Die Geschichte des Mustafa-Selim Sürmeli beginnt am 3. Mai 1982 in Wunstorf bei Hannover. Mit dem Mofa unterwegs, stieß er auf der Straße mit einer Radfahrerin zusammen, stürzte und brach sich Arm und Nase. Kein schwerer Unfall, jeden Tag passiert so etwas. Auch Sürmelis Brüche heilten bald. Doch als nach dem Unfall die linke Hand ständig schmerzte, konnte der Programmierer aus Stade nicht mehr in seinem Beruf arbeiten. Und weil er sich mit der Versicherung partout nicht auf eine Entschädigung einigen konnte, klagte der junge Türke im September 1989 beim Landgericht Hannover. Am 10. Juni 1991 gab es dann ein Urteil: Sein Schaden sollte ihm zu 80 Prozent ersetzt werden.
Fragte sich nur: 80 Prozent wovon? Über die Schadenshöhe war noch nicht entschieden worden – und dabei ist es bis heute geblieben. Sürmeli klagte vor dem Oberlandesgericht Celle und beim Bundesgerichtshof, ohne Erfolg. Erst im März 1994 wurden die Verhandlungen zur Schadenshöhe am Landgericht Hannover wieder aufgenommen. Ein langwieriger Prozess, allein das Gutachten brauchte bis November 1997. Und weil Sürmeli mit dem Bericht nicht einverstanden war, ging das Verfahren weiter. Wieder war kein Urteil in Sicht. 2001 reichte er beim Bundesverfassungsgericht wegen der Länge des Verfahrens eine Verfassungsbeschwerde ein – abgewiesen. Wer konnte ihm jetzt noch helfen?

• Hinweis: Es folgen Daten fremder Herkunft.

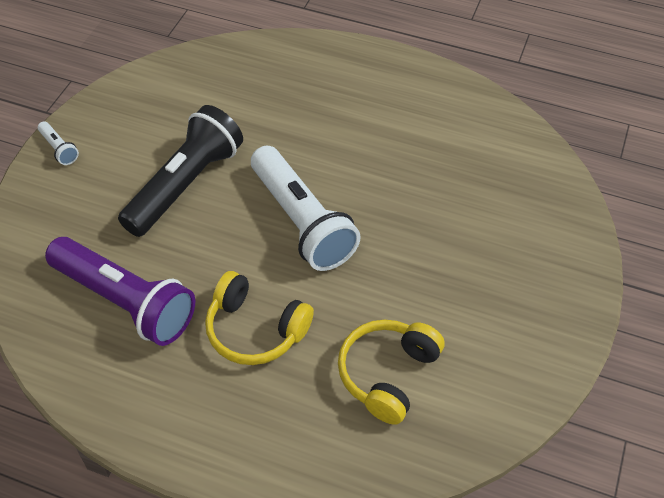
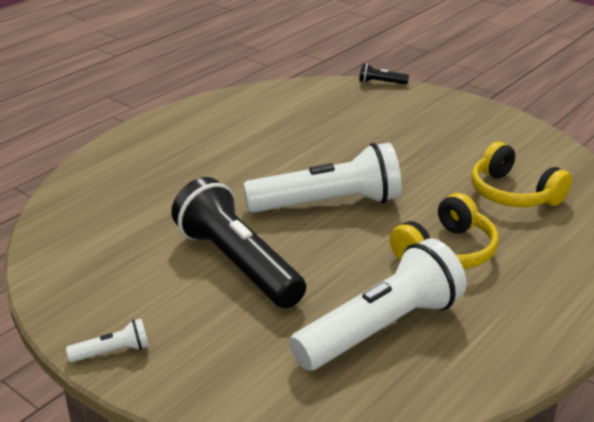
camera: 70 degrees left, 20 degrees down
(125, 301) = (381, 328): purple flashlight -> white flashlight
(588, 207) = (381, 82): none -> black flashlight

Sürmeli wandte sich an den Europäischen Gerichtshof für Menschenrechte. Der entschied jetzt, dass Deutschland durch die übermäßige Dauer des Verfahrens Sürmelis Rechte verletzt habe und verurteilte das Land, ihm 10 000 Euro Entschädigung zu bezahlen. Sürmeli glaubt inzwischen, Opfer einer Verschwörung der Justizbehörden geworden zu sein. Über seinen ursprünglichen Schaden aus dem Jahr 1982 verhandelt das Oberlandesgericht in Celle noch immer.